I, too, have had this exact same problem and am unable to find any advice anywhere else on the net.

My specs:
Vista 32 bit (first sign of failure, I know)
Intel Core 2 Quad, 2.4ghz
3326mb RAM
DX10
GeForce 8800 GTS

I meet, and exceed, the recommended specs... I have a feeling it has something to do with the 32 bit vista, but at this point, I'm open to any suggestion.


----------



## nicoleannec (Mar 19, 2008)

I have the exact same problem
Vista 32
AMD x2
Nvidia 512mbddr2 8200GT
2GB DDR2 Ram

Please help! Anyone find a solution? Uninstalling and reinstalling doesn't help...


----------



## FreoHeaveho (Aug 22, 2006)

Hi everyone, welcome to TSF. With the game installed, try this:


Update directx here: http://www.microsoft.com/downloads/...38-db71-4c1b-bc6a-9b6652cd92a3&displaylang=en

Donwload and install this hotpatch: http://www.microsoft.com/downloads/...65-40FF-468E-BBA2-3D1E1929C416&displaylang=en

Update patches for the game here: ftp://ftp.download-center.com/international/TheWitcher/TheWitcherPatch_1.2a.exe

Restart.

Right click on game icon, go to properties, compatiability and run as administrator.

try the game again. If it still doesnt work download PC Wizard from my sig and install it. Open it and go to FILE, SAVE AS and click ok.
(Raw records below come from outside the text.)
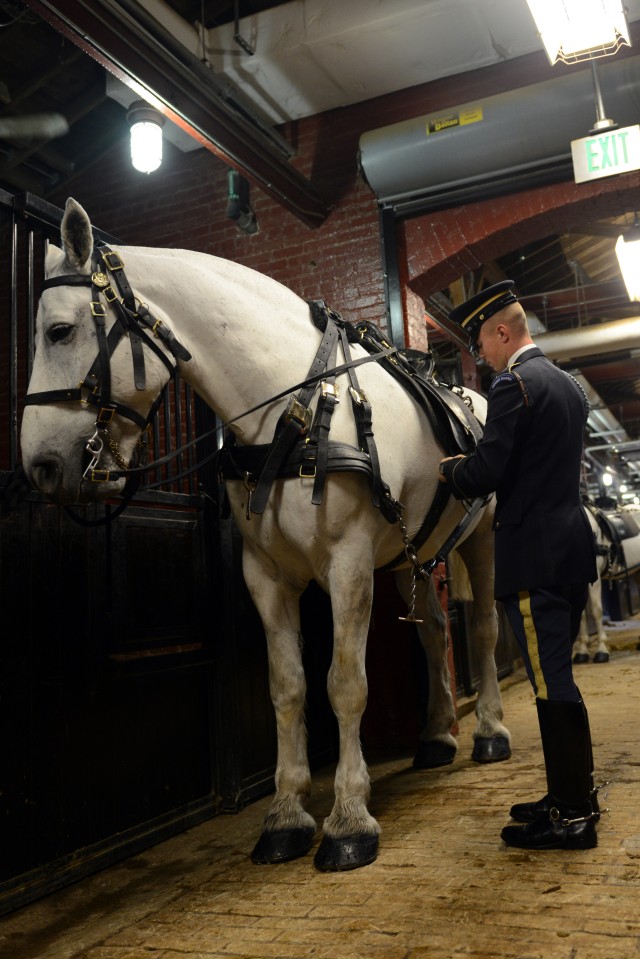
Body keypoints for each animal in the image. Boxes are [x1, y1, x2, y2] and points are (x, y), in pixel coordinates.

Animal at [18, 199, 510, 872]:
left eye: (60, 332)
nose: (39, 466)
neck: (292, 408)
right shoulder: (267, 574)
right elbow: (287, 688)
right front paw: (286, 814)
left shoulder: (348, 563)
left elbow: (343, 684)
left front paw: (349, 818)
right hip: (409, 553)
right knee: (436, 631)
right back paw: (437, 735)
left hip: (479, 538)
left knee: (482, 627)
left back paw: (489, 731)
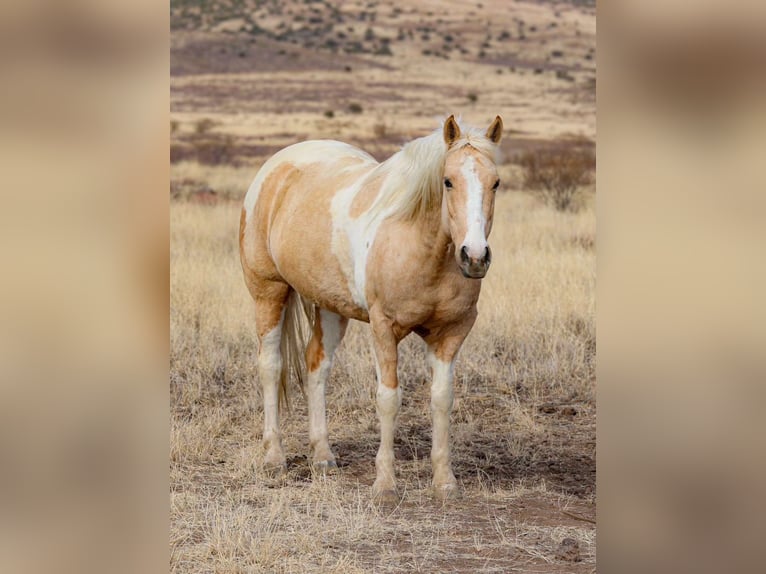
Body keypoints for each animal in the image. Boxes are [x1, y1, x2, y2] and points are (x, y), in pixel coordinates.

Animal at [238, 115, 504, 502]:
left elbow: (442, 399)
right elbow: (388, 399)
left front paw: (444, 482)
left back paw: (322, 455)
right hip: (268, 293)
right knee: (271, 366)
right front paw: (385, 484)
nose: (475, 256)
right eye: (448, 181)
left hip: (330, 307)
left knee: (317, 365)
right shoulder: (384, 329)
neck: (421, 247)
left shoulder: (451, 333)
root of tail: (276, 167)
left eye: (495, 182)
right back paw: (274, 456)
Then save the text file and copy that text into this thread.

Strychnine and nicoleannec please start your own threads. good luck. :wave:


----------



## kardas (Jul 24, 2008)

Thx a lot Bigfella it worked for me, finally i can play this game!!! ray:

My spec:
Dell inspiron 1525
nVidia Gforce 8600Gt
2.0GHz
2Gb Ram :embarased


----------



## chaosknightEX (Aug 10, 2008)

Hey =\ i tried downloading the hotfix but it says " the update does not apply to your computer" 
And i have the Same problem.

Specs : 
Vista 32
nVidia Geforce 8400Gs
Intel Core 2 Quad, 2.4ghz
3326mb ram
DX 10


----------